* Work order *
Set down the records exactly, and omit any image found in them.

___ Input material

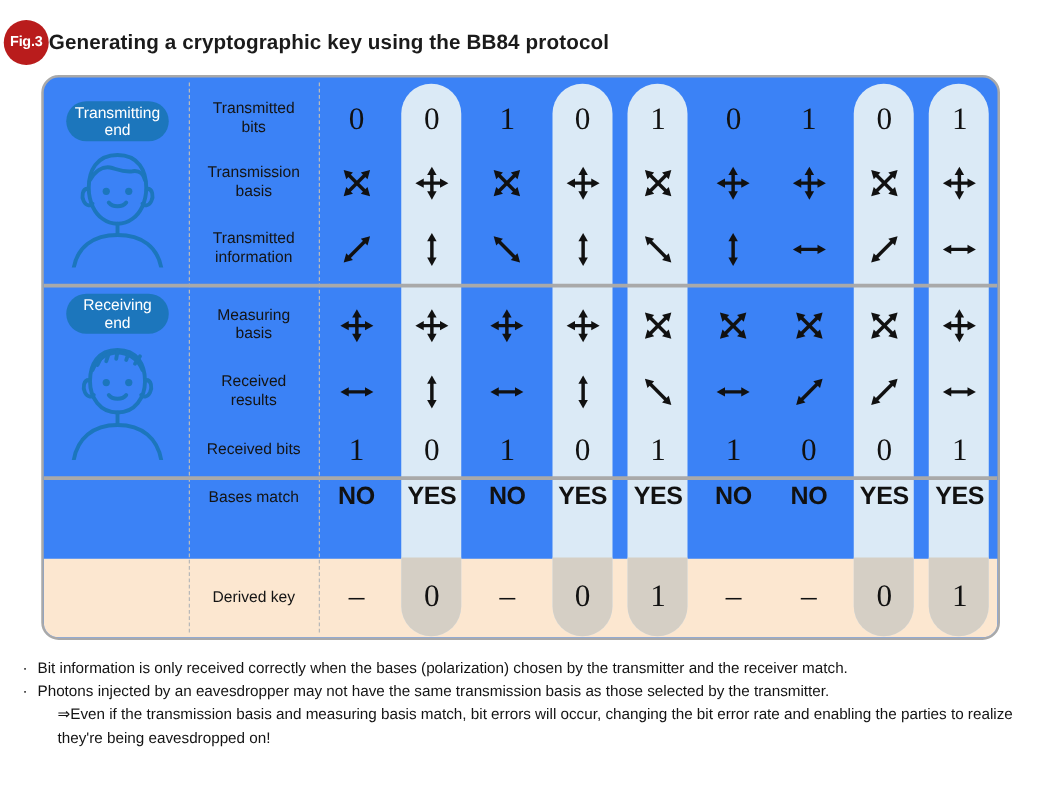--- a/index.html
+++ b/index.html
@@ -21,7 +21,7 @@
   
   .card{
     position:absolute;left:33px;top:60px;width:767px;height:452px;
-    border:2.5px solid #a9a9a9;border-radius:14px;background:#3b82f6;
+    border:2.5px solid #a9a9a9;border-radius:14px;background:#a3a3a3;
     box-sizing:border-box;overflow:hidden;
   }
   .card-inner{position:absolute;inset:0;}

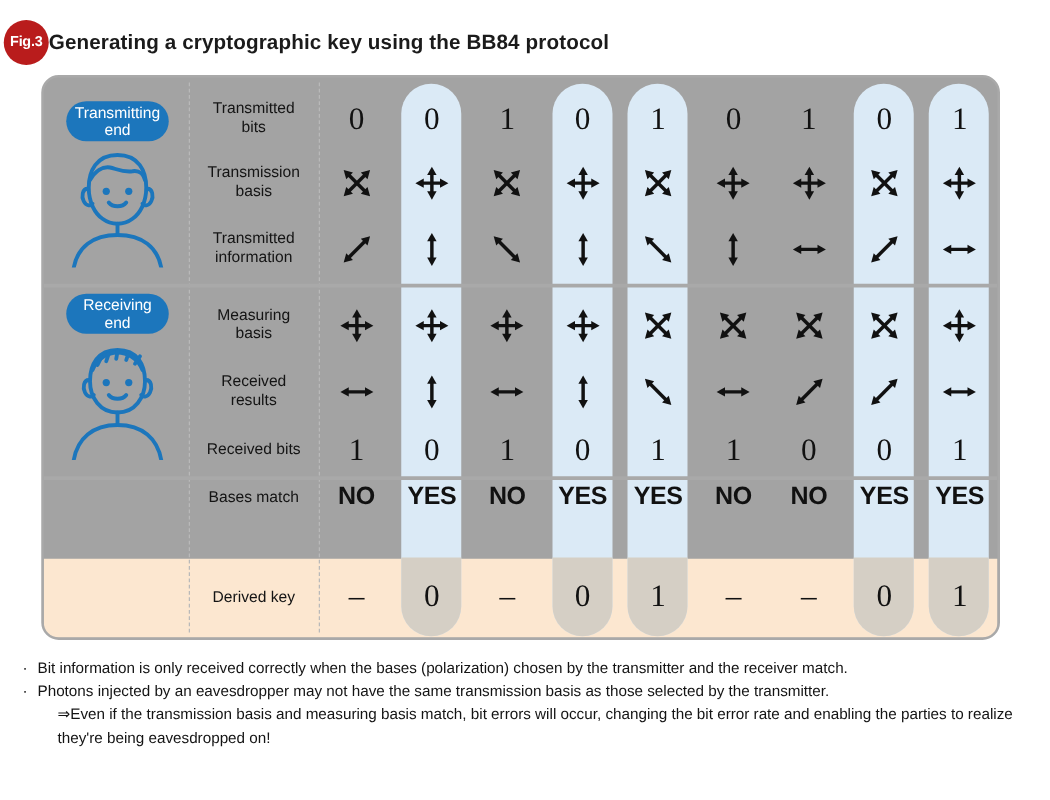--- a/index.html
+++ b/index.html
@@ -443,7 +443,6 @@
           </div>
         </div>
         <div class="row" style="top: 226px; height: 50px;">
-          <div class="rlabel" style="top: 50%; transform: translateY(-50%);"><span>Received</span><br><span>results</span></div>
           <div class="rdata">
             <div>
               <svg viewBox="0 0 100 100" width="33" height="33" class="sym">

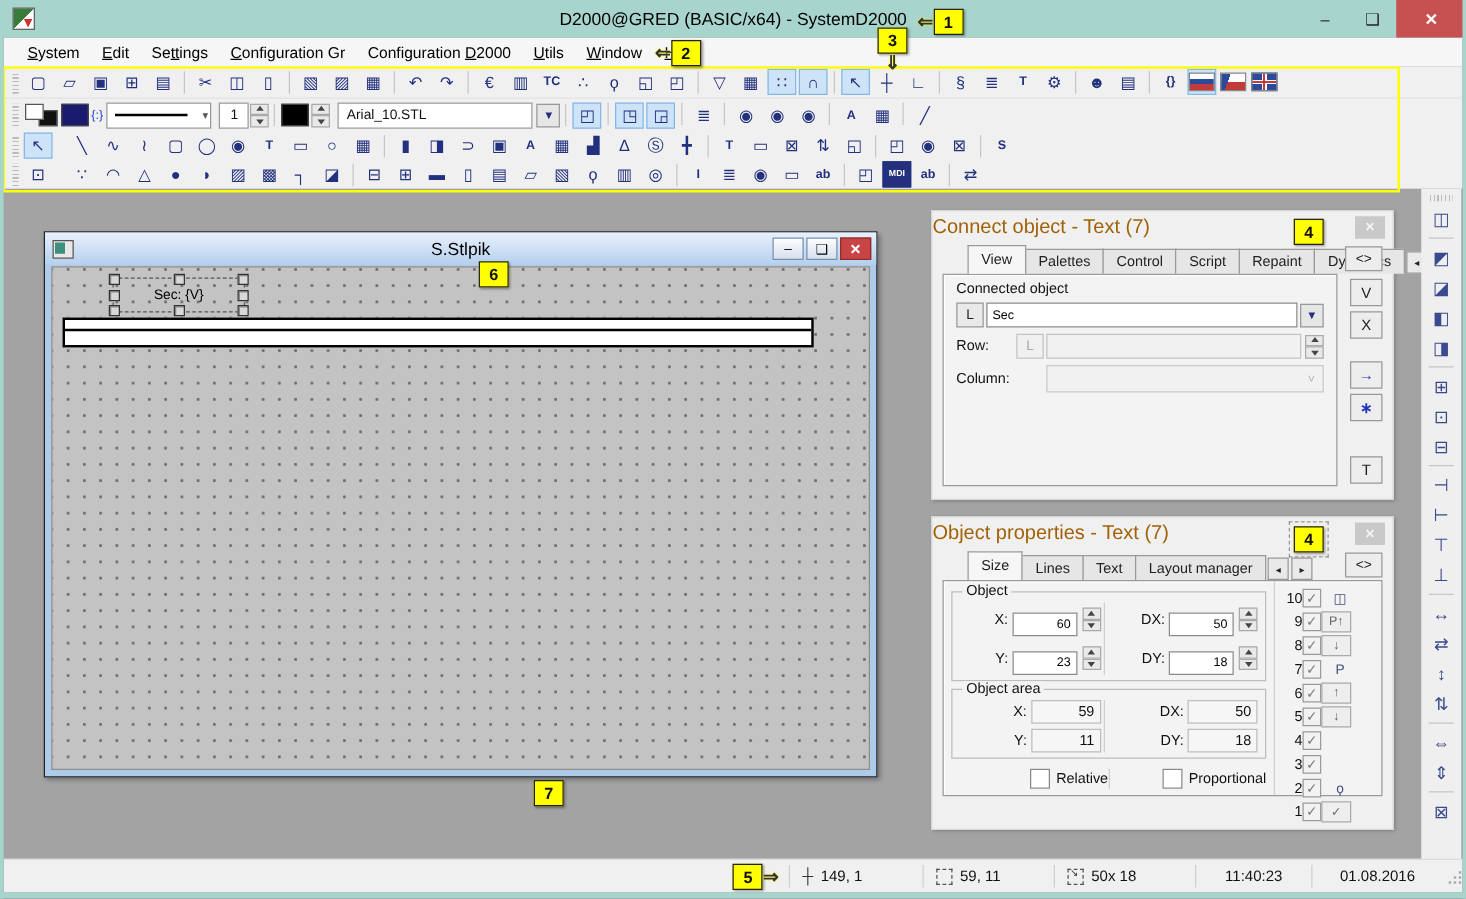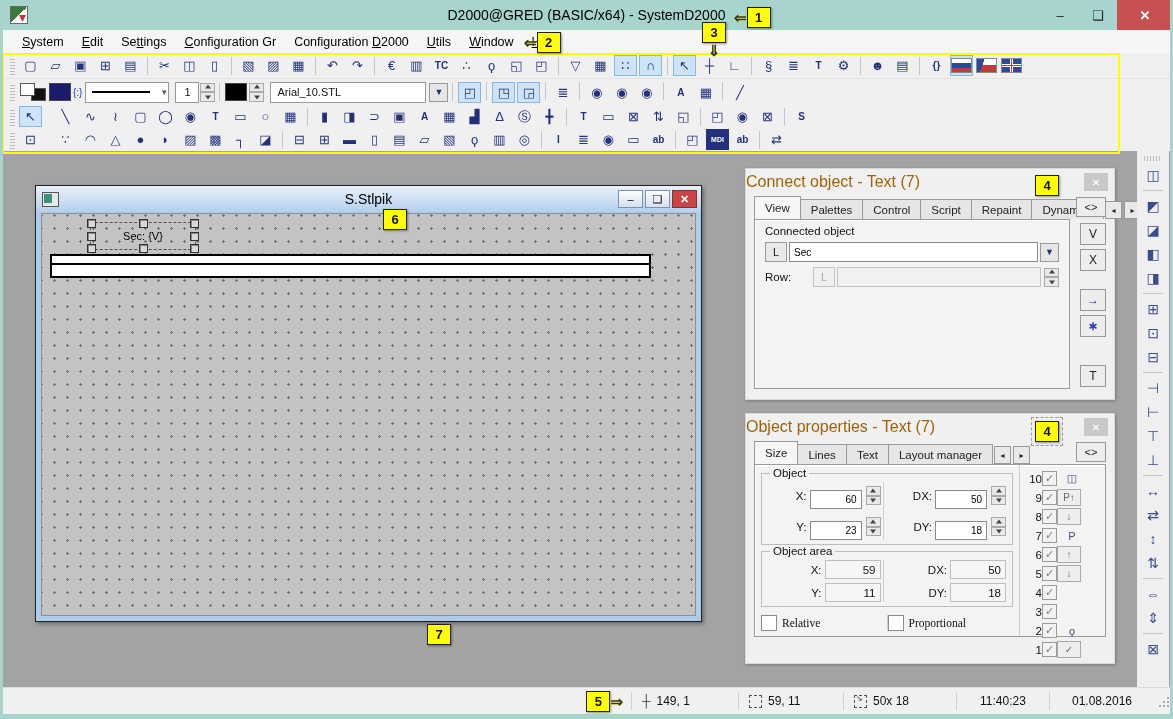--- a/index.html
+++ b/index.html
@@ -115,7 +115,7 @@
   .ptabs{position:absolute;left:8px;top:28px;height:22px;display:flex;align-items:flex-end;}
   .tab{height:20px;padding:0 10px;font-size:11.5px;background:#e6e6e6;border:1px solid #9a9a9a;
        border-bottom:none;margin-right:-1px;display:flex;align-items:center;color:#222;}
-  .tab.active{background:#f6f6f6;height:23px;font-weight:normal;position:relative;z-index:2;}
+  .tab.active{background:#f6f6f6;height:23px;font-weight:normal;position:relative;z-index:2;margin-left:20px;}
   .tab-nav{width:17px;height:18px;margin-left:2px;background:#e9e9e9;border:1px solid #999;
            font-size:8px;color:#222;display:flex;align-items:center;justify-content:center;padding:0;}
   .code-btn{position:absolute;right:8px;top:28px;width:30px;height:20px;background:#ededed;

______

* The completed task *
--- a/index.html
+++ b/index.html
@@ -21,7 +21,7 @@
   
   .card{
     position:absolute;left:33px;top:60px;width:767px;height:452px;
-    border:2.5px solid #a9a9a9;border-radius:14px;background:#3b82f6;
+    border:2.5px solid #a9a9a9;border-radius:14px;background:#a3a3a3;
     box-sizing:border-box;overflow:hidden;
   }
   .card-inner{position:absolute;inset:0;}

--- a/index.html
+++ b/index.html
@@ -443,7 +443,6 @@
           </div>
         </div>
         <div class="row" style="top: 226px; height: 50px;">
-          <div class="rlabel" style="top: 50%; transform: translateY(-50%);"><span>Received</span><br><span>results</span></div>
           <div class="rdata">
             <div>
               <svg viewBox="0 0 100 100" width="33" height="33" class="sym">

--- a/index.html
+++ b/index.html
@@ -115,7 +115,7 @@
   .ptabs{position:absolute;left:8px;top:28px;height:22px;display:flex;align-items:flex-end;}
   .tab{height:20px;padding:0 10px;font-size:11.5px;background:#e6e6e6;border:1px solid #9a9a9a;
        border-bottom:none;margin-right:-1px;display:flex;align-items:center;color:#222;}
-  .tab.active{background:#f6f6f6;height:23px;font-weight:normal;position:relative;z-index:2;}
+  .tab.active{background:#f6f6f6;height:23px;font-weight:normal;position:relative;z-index:2;margin-left:20px;}
   .tab-nav{width:17px;height:18px;margin-left:2px;background:#e9e9e9;border:1px solid #999;
            font-size:8px;color:#222;display:flex;align-items:center;justify-content:center;padding:0;}
   .code-btn{position:absolute;right:8px;top:28px;width:30px;height:20px;background:#ededed;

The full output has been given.